Will psikolog Sean’in ofisine düzenli olarak gitmeye başlamış fakat konuşmamakta ki ısrarı ve zor bir genç olması aralarındaki iletişimi zorlaştırnıştır. Ancak Sean Will’e yardım etmeyi kafasına koyan ve pes etmeyen biridir. Will’e üst düzey şirketlerden iş teklifleri gelmeye başlar fakat o bu tekliflerin yol açabileceği sonuçları düşünerek teklifleri kabul etmek istememektedir. Kız arkadaşı ile her şey çok güzel ilerlerken, Skaylar Will’in onunla birlikte Kaliforniya’ya gelmesi için teklifte bulunur. Ancak Will’in savunma mekanizması tekrar devreye girer ve kız arkadaşını kendinden uzaklaştırır ve Skaylar tek başına gider.
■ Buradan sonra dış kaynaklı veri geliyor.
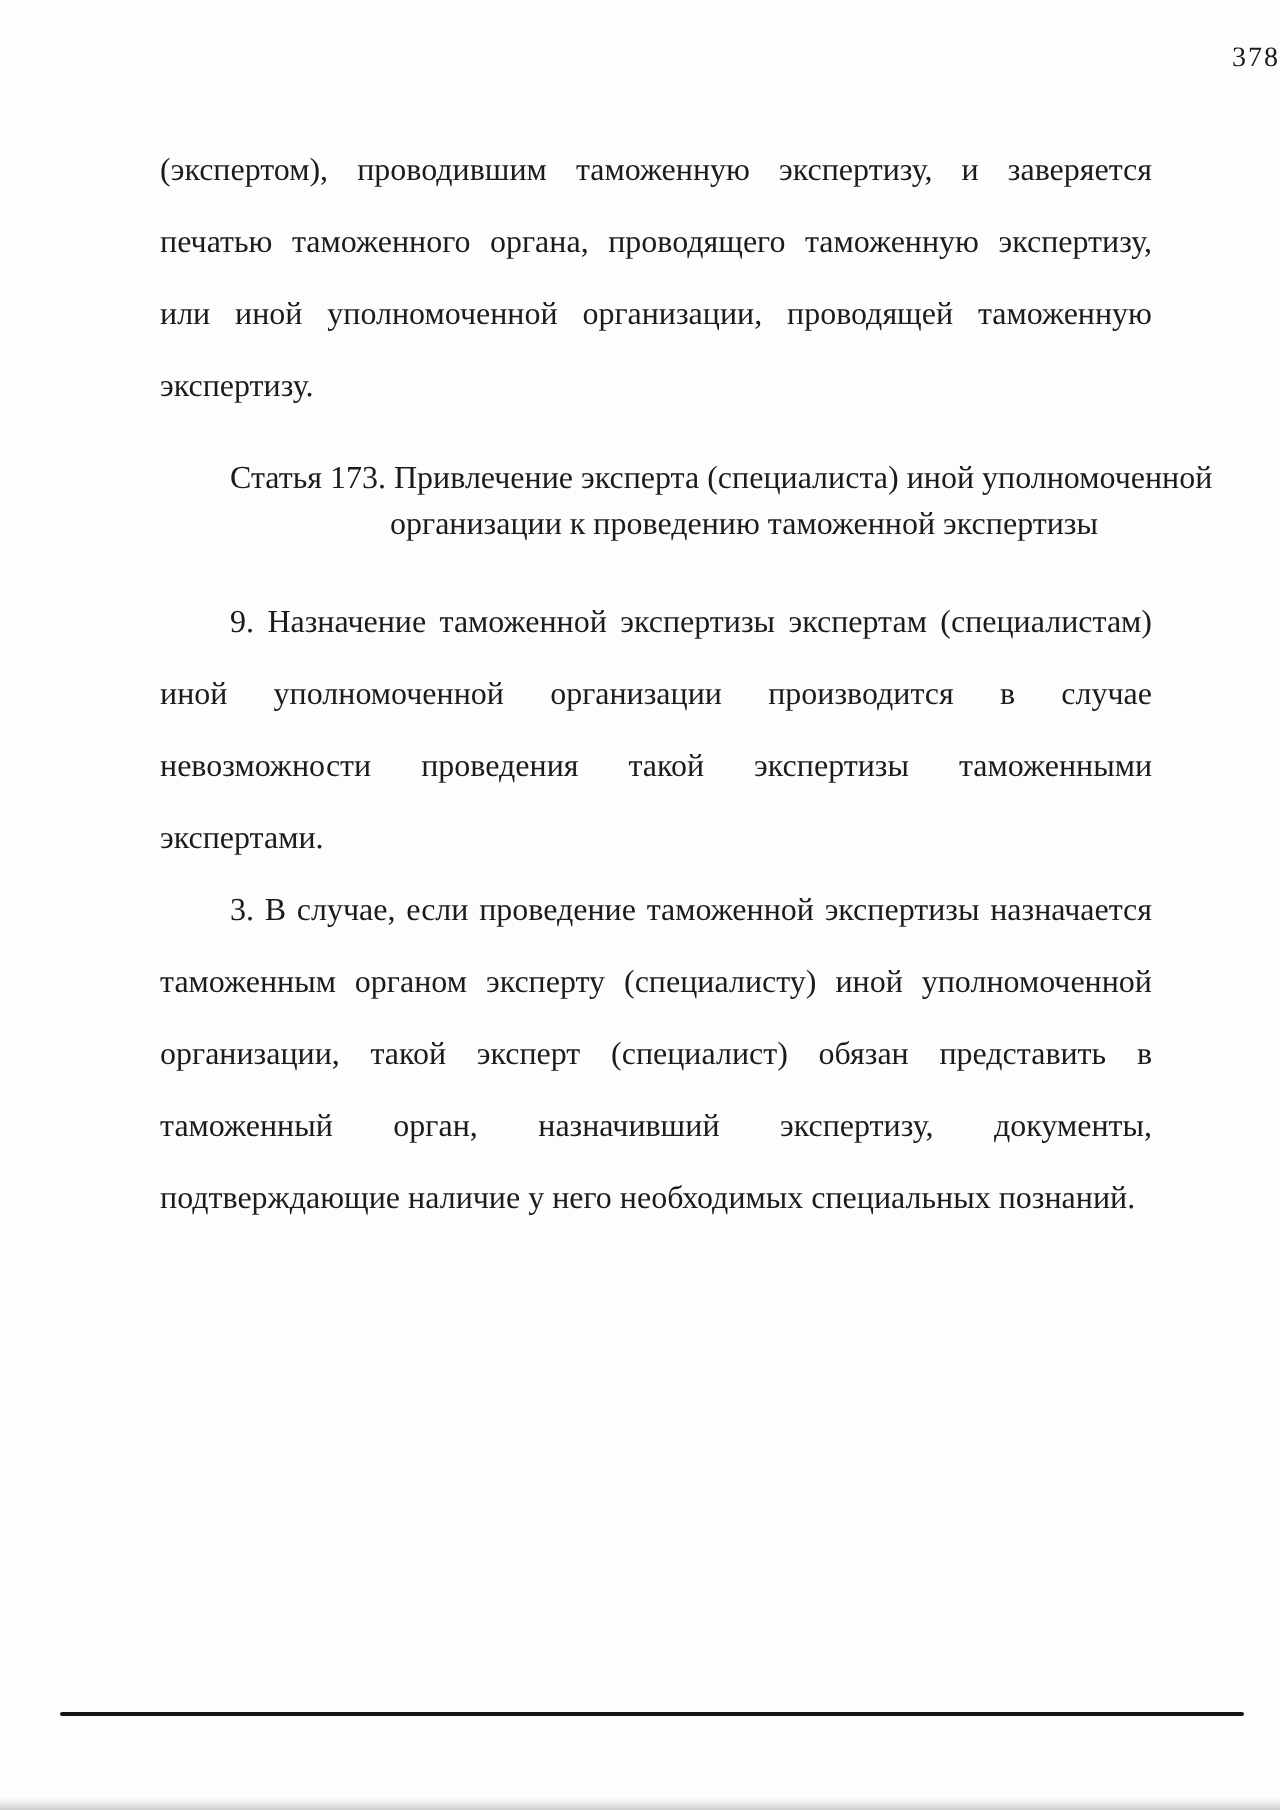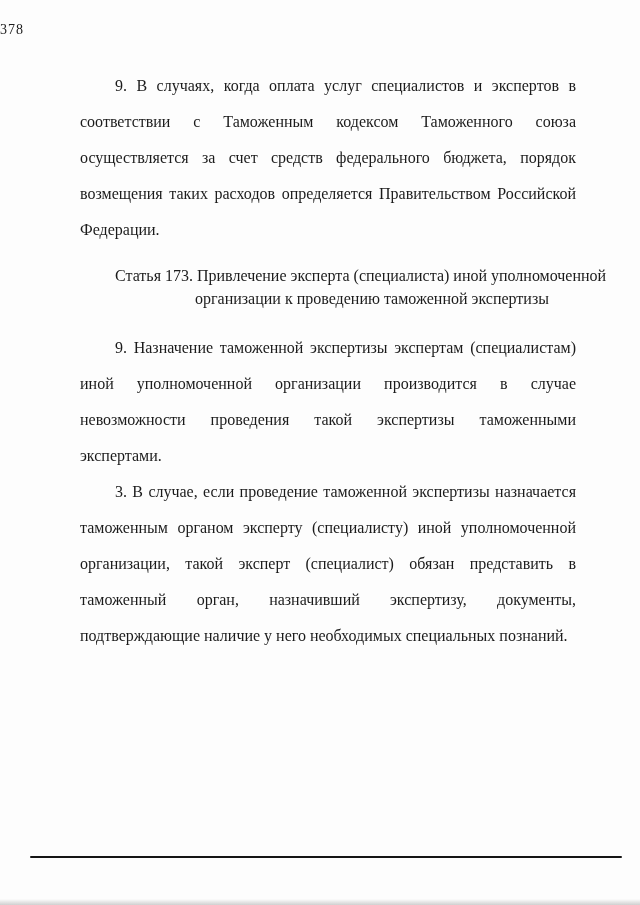--- a/index.html
+++ b/index.html
@@ -12,21 +12,21 @@
     width: 640px;
     height: 905px;
     margin: 0 auto;
     background: #fdfdfd;
     overflow: hidden;
     font-family: "Liberation Serif", "DejaVu Serif", serif;
     color: #1b1b1b;
   }
   .page-number {
     padding-top: 22px;
-    text-align: left;
+    text-align: right;
     font-size: 14px;
     letter-spacing: 1px;
   }
   .content {
     margin: 30px 64px 0 80px;
     font-size: 16px;
     line-height: 36px;
     text-align: justify;
   }
   .content p {
@@ -72,22 +72,22 @@
 </style>
 </head>
 <body>
 
 <div class="page">
 
   <div class="page-number">378</div>
 
   <div class="content">
 
+    <p class="no-indent">(экспертом), проводившим таможенную экспертизу, и заверяется печатью таможенного органа, проводящего таможенную экспертизу, или иной уполномоченной организации, проводящей таможенную экспертизу.</p>
 
-    <p>9. В случаях, когда оплата услуг специалистов и экспертов в соответствии с Таможенным кодексом Таможенного союза осуществляется за счет средств федерального бюджета, порядок возмещения таких расходов определяется Правительством Российской Федерации.</p>
 
     <div class="heading">
       <span class="article-label">Статья 173.</span>
       <span> </span>
       <span class="article-title">Привлечение эксперта (специалиста) иной уполномоченной организации к проведению таможенной экспертизы</span>
     </div>
 
     <p>9. Назначение таможенной экспертизы экспертам (специалистам) иной уполномоченной организации производится в случае невозможности проведения такой экспертизы таможенными экспертами.</p>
“Mükemmel değilsin. Seni şüpheden kurtarayım tanıştığın o kız da mükemmel değil. Asıl soru birbiriniz için mükemmel olup olmadığınız. Önemli olan bu. Dünyadaki her şeyi bilebilirsin ama bunu öğrenmenin tek yolu denemektir. ”
Will’in Profesör Sean’ın yanına son kez gittiği sahnede geçmişiyle yüzleşmesini ve her şeyin çözülmesini izleriz. Profesör Sean, Will ile ilgili birçok bilginin olduğu raporu göstererek: “Will, ben çok şey bilmem. Bunu görüyor musun? Tüm bu saçmalıkları. Senin suçun değil…” Bu sahnede Will’in suçluluk psikolojisinden kurtulup, içsel özgürlüğüne kavuşmasını ve yeni bir hayata başlamasına tanık oluruz. Will artık kendini bulmuştur.